Explore the material:
[1] Quote the market commentary from "A holiday-shortened week" through "1.9% in March.".
[2] Answer these questions from the market commentary:
(a) What jobless rate is Friday's labor report expected to show?
(b) What high did EUR/USD reach in early London trade?
(c) To what level did German PMI rise in June?

Passage:
A holiday-shortened week will make this morning's June ISM manufacturing survey the key data release given that bond and stock trading will be closed on July 4 with many dealers taking Friday's shortened day off as well. This could make Friday's labor report, which is expected to show the jobless rate increase to 5.9% from 5.8% with job creation around 100k in June, have little impact.
Dollar losses stopped in early London trade after EUR/USD reached a high of 99.77 and then dipped below today's opening at 99.16 and slightly below the 99 cent handle. European PMI data was also mixed, giving incentive to take profits today ahead of the 1.00 figure. German PMI rose to 50.2 in June from 49.8 while it fell in Italy to 51.1 from 51.8. E12 April retail sales also fell by 0.6% bringing the yearly rate down to 0.1% from a downwardly revised 1.9% in March.
Support is seen at 98.85, the 62% retracement of the 98.33 to 99.77 rebound. A move below here would open the way for a test of 98.60 and possibly Friday's low of 98.33 which also happens to mark trendline support. Selling below 98.30 could trip stop losses around 98 cents and would lead to a larger selloff targeting 97.65, the 38% retracement of the 94.07 to 99.85 rally. But any correction in EUR/USD should be contained above here for another run at parity in the near future. Moreover, much of the recent movement in EUR/USD has been characterized by bargain hunting on the dips. Therefore, given that Friday's data showed net long EUR/USD positions fell to the lowest level in 11 weeks, it could open the way for new longs targeting parity.

(Source texts of formatted documents)
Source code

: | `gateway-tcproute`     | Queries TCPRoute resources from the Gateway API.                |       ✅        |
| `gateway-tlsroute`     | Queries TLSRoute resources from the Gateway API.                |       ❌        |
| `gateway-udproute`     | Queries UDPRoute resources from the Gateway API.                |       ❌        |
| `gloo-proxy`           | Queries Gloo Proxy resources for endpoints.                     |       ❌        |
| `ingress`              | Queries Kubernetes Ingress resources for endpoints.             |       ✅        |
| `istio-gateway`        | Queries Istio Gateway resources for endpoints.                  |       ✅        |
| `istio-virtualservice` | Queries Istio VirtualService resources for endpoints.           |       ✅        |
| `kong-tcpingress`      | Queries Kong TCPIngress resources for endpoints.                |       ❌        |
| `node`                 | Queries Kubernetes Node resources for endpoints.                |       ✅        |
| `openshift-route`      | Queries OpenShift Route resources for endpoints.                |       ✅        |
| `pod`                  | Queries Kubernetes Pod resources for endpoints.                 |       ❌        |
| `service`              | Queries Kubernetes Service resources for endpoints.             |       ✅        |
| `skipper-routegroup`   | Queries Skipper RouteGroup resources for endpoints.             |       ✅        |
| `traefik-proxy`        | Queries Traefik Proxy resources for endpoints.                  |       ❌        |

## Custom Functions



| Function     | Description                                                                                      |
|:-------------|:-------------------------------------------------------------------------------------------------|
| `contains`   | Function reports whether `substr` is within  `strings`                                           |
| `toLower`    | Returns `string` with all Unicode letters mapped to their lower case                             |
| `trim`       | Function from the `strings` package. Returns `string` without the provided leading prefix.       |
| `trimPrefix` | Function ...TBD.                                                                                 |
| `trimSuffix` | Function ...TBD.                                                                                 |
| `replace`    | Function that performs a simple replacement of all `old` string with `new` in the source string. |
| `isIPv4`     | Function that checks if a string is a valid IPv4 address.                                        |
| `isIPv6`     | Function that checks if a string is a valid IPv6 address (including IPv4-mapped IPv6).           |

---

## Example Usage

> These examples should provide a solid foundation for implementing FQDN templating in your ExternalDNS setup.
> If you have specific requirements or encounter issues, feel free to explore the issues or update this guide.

Completed exercise:
[1]
A holiday-shortened week will make this morning's June ISM manufacturing survey the key data release given that bond and stock trading will be closed on July 4 with many dealers taking Friday's shortened day off as well. This could make Friday's labor report, which is expected to show the jobless rate increase to 5.9% from 5.8% with job creation around 100k in June, have little impact.
Dollar losses stopped in early London trade after EUR/USD reached a high of 99.77 and then dipped below today's opening at 99.16 and slightly below the 99 cent handle. European PMI data was also mixed, giving incentive to take profits today ahead of the 1.00 figure. German PMI rose to 50.2 in June from 49.8 while it fell in Italy to 51.1 from 51.8. E12 April retail sales also fell by 0.6% bringing the yearly rate down to 0.1% from a downwardly revised 1.9% in March.

[2]
(a) 5.9%, up from 5.8%.
(b) 99.77.
(c) 50.2, up from 49.8.